4. If you’re in a supermarket checkout line, and you realize that you forgot an item, you’re allowed to go get it, provided that (1) you apologize to the people behind you, (2) you know exactly where the item is, and (3) you hurry. If you forgot TWO items, take your cart out of line. You are NOT allowed to leave your cart blocking the line while you wander the aisles trying to recall the ingredients for Beef Tongue Flambeau.

NOTE: Before you serve beef tongue to innocent people, you should think about the kinds of things that cows lick.

5. If you’re in the express lane and the sign says 10 ITEMS OR LESS, then you should have no more than … OK, we’ll allow 12 items. We’re not Nazis here.

EXCEPTION: Halle Berry can have as many items as she wants.

6. At a movie theater, you may save seats for a few people if the theater is not crowded. If the theater is crowded, you may save seats only if the people you’re saving them for are on the premises, defined as “in the building or the parking lot.”

If the previews of coming attractions have started, and the theater is filling up, and you’re still defending seats for theoretical people who have not yet arrived, and an actual, physical person attempts to sit down, and you hiss, “That’s saved,” and the person “accidentally” trips and spills that stanky movie-theater nacho cheese all over your hair, and you press assault charges, and we get selected to serve on the jury, we’re voting for acquittal.

7. Do not talk during the movie unless you have something important to say. (Example: “My water just broke.”) You may talk quietly during the previews of coming attractions.

EXCEPTION: Halle Berry.

8. At class plays, music recitals, graduations, etc., you may save a few seats for your IMMEDIATE FAMILY, and then only for a reasonable time.

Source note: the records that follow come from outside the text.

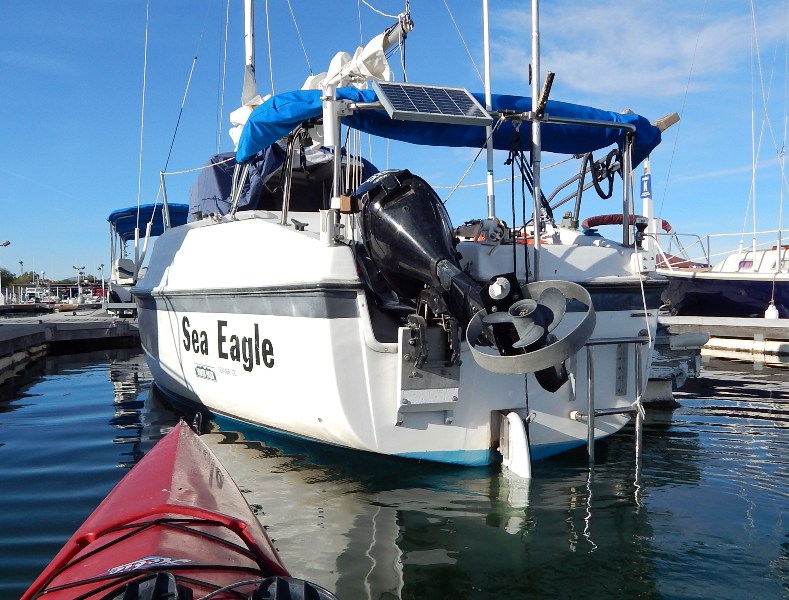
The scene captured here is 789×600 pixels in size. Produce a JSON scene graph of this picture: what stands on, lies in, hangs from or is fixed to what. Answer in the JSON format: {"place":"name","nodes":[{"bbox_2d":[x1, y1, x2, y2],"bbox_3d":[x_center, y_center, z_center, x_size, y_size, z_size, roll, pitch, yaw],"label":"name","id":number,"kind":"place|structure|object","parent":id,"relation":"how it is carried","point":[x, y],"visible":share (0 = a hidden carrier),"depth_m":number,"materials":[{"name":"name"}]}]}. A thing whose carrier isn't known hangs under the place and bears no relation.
{"place":"outdoors","nodes":[
{"label":"outdoors","id":0,"kind":"place"},
{"bbox_2d":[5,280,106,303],"label":"building","id":1,"kind":"structure","parent":0,"point":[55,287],"materials":[{"name":"white"}]},
{"bbox_2d":[0,307,138,388],"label":"dock","id":2,"kind":"structure","parent":0,"point":[20,325],"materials":[{"name":"wood"}]},
{"bbox_2d":[0,240,9,246],"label":"lamp","id":3,"kind":"object","parent":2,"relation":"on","point":[5,244],"visible":0.96,"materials":[{"name":"metal"}]},
{"bbox_2d":[0,240,10,303],"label":"lamp post","id":4,"kind":"object","parent":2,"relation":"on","point":[7,243],"visible":0.96,"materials":[{"name":"white metal"}]},
{"bbox_2d":[0,0,788,283],"label":"sky","id":5,"kind":"structure","parent":0,"point":[489,170],"materials":[{"name":"blue"}]},
{"bbox_2d":[0,340,788,599],"label":"water","id":6,"kind":"structure","parent":0,"point":[600,483],"materials":[{"name":"liquid"}]},
{"bbox_2d":[105,203,188,312],"bbox_3d":[-5.110,-0.732,19.112,2.482,2.777,7.235,-1,2,-19],"label":"motorboat","id":7,"kind":"object","parent":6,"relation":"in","point":[121,262],"visible":0.32,"depth_m":18.21,"materials":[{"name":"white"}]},
{"bbox_2d":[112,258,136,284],"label":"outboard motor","id":8,"kind":"object","parent":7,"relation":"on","point":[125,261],"visible":0.62,"depth_m":17.28,"materials":[{"name":"white"}]},
{"bbox_2d":[109,203,189,240],"bbox_3d":[-4.757,-1.597,17.396,1.805,0.714,3.545,-1,2,-19],"label":"blue canopy","id":9,"kind":"object","parent":7,"relation":"on","point":[156,234],"visible":0.39,"depth_m":16.94,"materials":[{"name":"blue fabric"}]},
{"bbox_2d":[16,417,339,599],"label":"red kayak","id":10,"kind":"object","parent":6,"relation":"on","point":[183,487],"visible":0.94,"depth_m":2.63,"materials":[{"name":"red plastic"}]},
{"bbox_2d":[104,572,189,599],"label":"shoe","id":11,"kind":"object","parent":10,"relation":"on","point":[126,594],"visible":0.98,"depth_m":1.93,"materials":[{"name":"black"}]},
{"bbox_2d":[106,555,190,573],"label":"sticker","id":12,"kind":"object","parent":10,"relation":"attached to","point":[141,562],"visible":0.78,"depth_m":2.25,"materials":[{"name":"white"}]},
{"bbox_2d":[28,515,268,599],"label":"rope","id":13,"kind":"object","parent":10,"relation":"on","point":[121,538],"visible":0.92,"depth_m":2.21,"materials":[{"name":"black"}]},
{"bbox_2d":[249,576,336,599],"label":"shoe","id":14,"kind":"object","parent":10,"relation":"on","point":[279,581],"visible":0.98,"depth_m":2.02,"materials":[{"name":"black"}]},
{"bbox_2d":[118,1,669,469],"bbox_3d":[-0.767,-2.710,8.146,3.817,8.732,8.337,-1,2,-19],"label":"sailboat","id":15,"kind":"object","parent":6,"relation":"in","point":[188,239],"visible":0.75,"depth_m":5.46,"materials":[{"name":"white plastic"}]},
{"bbox_2d":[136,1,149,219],"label":"antenna","id":16,"kind":"object","parent":15,"relation":"attached to","point":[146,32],"visible":0.93,"depth_m":11.00,"materials":[{"name":"white"}]},
{"bbox_2d":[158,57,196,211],"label":"antenna","id":17,"kind":"object","parent":15,"relation":"attached to","point":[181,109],"visible":0.91,"depth_m":11.01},
{"bbox_2d":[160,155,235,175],"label":"white rope","id":18,"kind":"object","parent":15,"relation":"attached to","point":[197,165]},
{"bbox_2d":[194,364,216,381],"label":"sticker","id":19,"kind":"object","parent":15,"relation":"attached to","point":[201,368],"visible":0.96,"depth_m":6.61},
{"bbox_2d":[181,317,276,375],"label":"lettering","id":20,"kind":"object","parent":15,"relation":"attached to","point":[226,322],"visible":0.97,"depth_m":6.28,"materials":[{"name":"black"}]},
{"bbox_2d":[243,0,255,90],"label":"mast","id":21,"kind":"object","parent":15,"relation":"on","point":[249,25],"visible":0.47,"depth_m":8.82,"materials":[{"name":"white metal"}]},
{"bbox_2d":[187,145,376,218],"bbox_3d":[-1.280,-1.148,9.447,1.951,1.049,3.332,-1,2,-19],"label":"boat cover","id":22,"kind":"object","parent":15,"relation":"on","point":[217,177],"visible":0.32,"depth_m":8.51,"materials":[{"name":"blue fabric"}]},
{"bbox_2d":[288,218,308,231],"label":"cleat","id":23,"kind":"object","parent":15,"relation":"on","point":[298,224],"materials":[{"name":"black metal"}]},
{"bbox_2d":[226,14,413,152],"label":"furled sail","id":24,"kind":"object","parent":15,"relation":"attached to","point":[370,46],"visible":0.42,"depth_m":7.71,"materials":[{"name":"white fabric"}]},
{"bbox_2d":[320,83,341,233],"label":"post","id":25,"kind":"object","parent":15,"relation":"on","point":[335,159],"visible":0.73,"depth_m":5.49,"materials":[{"name":"white metal"}]},
{"bbox_2d":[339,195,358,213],"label":"wooden block","id":26,"kind":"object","parent":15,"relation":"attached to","point":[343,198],"visible":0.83,"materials":[{"name":"brown wood"}]},
{"bbox_2d":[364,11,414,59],"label":"boom","id":27,"kind":"object","parent":15,"relation":"attached to","point":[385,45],"visible":0.4,"depth_m":7.74,"materials":[{"name":"metal"}]},
{"bbox_2d":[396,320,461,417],"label":"metal bracket","id":28,"kind":"object","parent":15,"relation":"attached to","point":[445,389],"visible":0.82,"depth_m":5.02,"materials":[{"name":"metal"}]},
{"bbox_2d":[373,80,491,125],"bbox_3d":[0.239,-1.269,5.436,0.652,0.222,0.509,-1,2,-19],"label":"solar panel","id":29,"kind":"object","parent":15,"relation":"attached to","point":[461,89],"visible":0.99,"depth_m":5.41,"materials":[{"name":"metal"}]},
{"bbox_2d":[234,83,661,167],"bbox_3d":[0.383,-1.281,6.467,3.695,0.552,1.603,-1,2,-19],"label":"blue canopy","id":30,"kind":"object","parent":15,"relation":"attached to","point":[643,122],"visible":0.45,"depth_m":6.12,"materials":[{"name":"blue fabric"}]},
{"bbox_2d":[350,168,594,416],"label":"outboard motor","id":31,"kind":"object","parent":15,"relation":"attached to","point":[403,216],"visible":0.93,"depth_m":4.74,"materials":[{"name":"black plastic"}]},
{"bbox_2d":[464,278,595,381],"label":"propeller","id":32,"kind":"object","parent":31,"relation":"attached to","point":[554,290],"visible":0.98,"depth_m":4.37,"materials":[{"name":"metal"}]},
{"bbox_2d":[482,0,495,220],"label":"pole","id":33,"kind":"object","parent":15,"relation":"attached to","point":[486,93],"visible":0.86,"depth_m":6.26,"materials":[{"name":"metal"}]},
{"bbox_2d":[497,410,531,479],"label":"rudder","id":34,"kind":"object","parent":15,"relation":"attached to","point":[519,440],"visible":0.95,"depth_m":4.96,"materials":[{"name":"white plastic"}]},
{"bbox_2d":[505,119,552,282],"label":"black ropes","id":35,"kind":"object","parent":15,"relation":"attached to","point":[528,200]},
{"bbox_2d":[530,0,543,281],"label":"pole","id":36,"kind":"object","parent":15,"relation":"attached to","point":[536,229],"visible":0.94,"depth_m":5.52,"materials":[{"name":"metal"}]},
{"bbox_2d":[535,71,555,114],"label":"rod holder","id":37,"kind":"object","parent":15,"relation":"attached to","point":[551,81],"visible":0.88,"depth_m":5.60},
{"bbox_2d":[589,148,622,198],"bbox_3d":[1.567,-0.927,6.255,0.180,0.401,0.300,-1,2,-19],"label":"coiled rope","id":38,"kind":"object","parent":15,"relation":"hanging from","point":[595,185],"visible":0.85,"depth_m":6.20,"materials":[{"name":"black"}]},
{"bbox_2d":[571,337,648,465],"bbox_3d":[1.410,0.789,5.556,0.622,1.212,0.323,-1,2,-19],"label":"ladder","id":39,"kind":"object","parent":15,"relation":"attached to","point":[637,422],"visible":0.91,"depth_m":5.49,"materials":[{"name":"silver metal"}]},
{"bbox_2d":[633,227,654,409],"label":"rope","id":40,"kind":"object","parent":15,"relation":"attached to","point":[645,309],"visible":0.95,"depth_m":5.46,"materials":[{"name":"white"}]},
{"bbox_2d":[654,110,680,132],"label":"wooden beam","id":41,"kind":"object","parent":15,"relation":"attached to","point":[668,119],"visible":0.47,"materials":[{"name":"brown wood"}]},
{"bbox_2d":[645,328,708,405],"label":"dock","id":42,"kind":"object","parent":6,"relation":"on","point":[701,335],"visible":0.23,"depth_m":8.48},
{"bbox_2d":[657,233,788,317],"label":"sailboat","id":43,"kind":"object","parent":6,"relation":"in","point":[738,295],"visible":0.6,"depth_m":17.53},
{"bbox_2d":[581,214,670,230],"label":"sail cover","id":44,"kind":"object","parent":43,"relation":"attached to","point":[595,223],"visible":0.35,"depth_m":18.55,"materials":[{"name":"red fabric"}]},
{"bbox_2d":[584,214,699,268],"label":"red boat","id":45,"kind":"object","parent":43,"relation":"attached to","point":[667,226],"visible":0.24,"depth_m":17.95,"materials":[{"name":"red"}]},
{"bbox_2d":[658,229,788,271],"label":"railing","id":46,"kind":"object","parent":43,"relation":"on","point":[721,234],"visible":0.67,"depth_m":18.14,"materials":[{"name":"white metal"}]},
{"bbox_2d":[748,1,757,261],"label":"mast","id":47,"kind":"object","parent":43,"relation":"on","point":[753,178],"visible":0.84,"depth_m":19.47,"materials":[{"name":"white metal"}]},
{"bbox_2d":[764,301,779,319],"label":"boat fender","id":48,"kind":"object","parent":43,"relation":"hanging from","point":[774,310],"visible":0.88,"depth_m":15.00,"materials":[{"name":"white plastic"}]},
{"bbox_2d":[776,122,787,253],"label":"mast","id":49,"kind":"object","parent":43,"relation":"on","point":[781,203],"visible":0.92,"depth_m":18.44,"materials":[{"name":"white metal"}]},
{"bbox_2d":[659,315,788,361],"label":"dock","id":50,"kind":"object","parent":6,"relation":"on","point":[736,322],"visible":0.68,"depth_m":13.74,"materials":[{"name":"wood"}]},
{"bbox_2d":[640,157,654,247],"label":"white post","id":51,"kind":"object","parent":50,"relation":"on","point":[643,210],"visible":0.54,"depth_m":15.05,"materials":[{"name":"white"}]},
{"bbox_2d":[639,172,651,199],"bbox_3d":[3.273,-1.483,10.989,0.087,0.373,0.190,-1,2,-19],"label":"sign","id":52,"kind":"object","parent":51,"relation":"attached to","point":[645,182],"visible":0.88,"depth_m":10.96,"materials":[{"name":"blue"}]},
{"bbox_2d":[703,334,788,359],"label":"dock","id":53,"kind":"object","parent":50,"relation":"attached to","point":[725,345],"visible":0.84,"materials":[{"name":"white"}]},
{"bbox_2d":[494,0,788,99],"label":"cloud","id":54,"kind":"structure","parent":0,"point":[665,43],"materials":[{"name":"white"}]},
{"label":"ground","id":55,"kind":"structure","parent":0},
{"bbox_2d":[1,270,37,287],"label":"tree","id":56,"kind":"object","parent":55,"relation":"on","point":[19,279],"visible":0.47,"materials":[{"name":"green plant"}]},
{"bbox_2d":[18,260,24,281],"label":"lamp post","id":57,"kind":"object","parent":55,"relation":"on","point":[20,262],"visible":0.68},
{"bbox_2d":[73,265,85,300],"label":"lamp post","id":58,"kind":"object","parent":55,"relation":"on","point":[78,284],"visible":0.82,"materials":[{"name":"metal"}]},
{"bbox_2d":[98,263,105,298],"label":"lamp post","id":59,"kind":"object","parent":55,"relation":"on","point":[103,279],"visible":0.79,"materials":[{"name":"white metal"}]}
]}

You may not arrive an hour early and squat at the end of a row, or even two rows, and save large blocs of seats for relatives so distant that some of them are not even vertebrates.

NOTE: This rule applies even if you have turned the seating area into an indoor yard sale by marking each “saved” seat with a personal item such as a sweater, purse, sock, brassiere, etc.

EXCEPTION: If we see a seat marked by dentures, we’re sitting somewhere else.

9. If you’re talking on your cell phone in public and people keep glancing at you, it’s not because they’re impressed by the fact that you are a busy, productive person. It’s because YOU’RE TALKING TOO LOUDLY.

10. (This rule was suggested by our Research Department, Judi Smith, who one day will open fire with a machine gun in a public restroom:) If you’re a woman using a toilet, and, because you are dainty and fastidious, you elect not to sit on the seat, but instead hover over it like a UFO from the Planet Weewee, and as a result you spatter the seat, do NOT just leave your mess, as if no human will ever use this toilet again. CLEAN UP AFTER YOURSELF.

EXCEPTION: Sorry, Halle. Judi says you, too.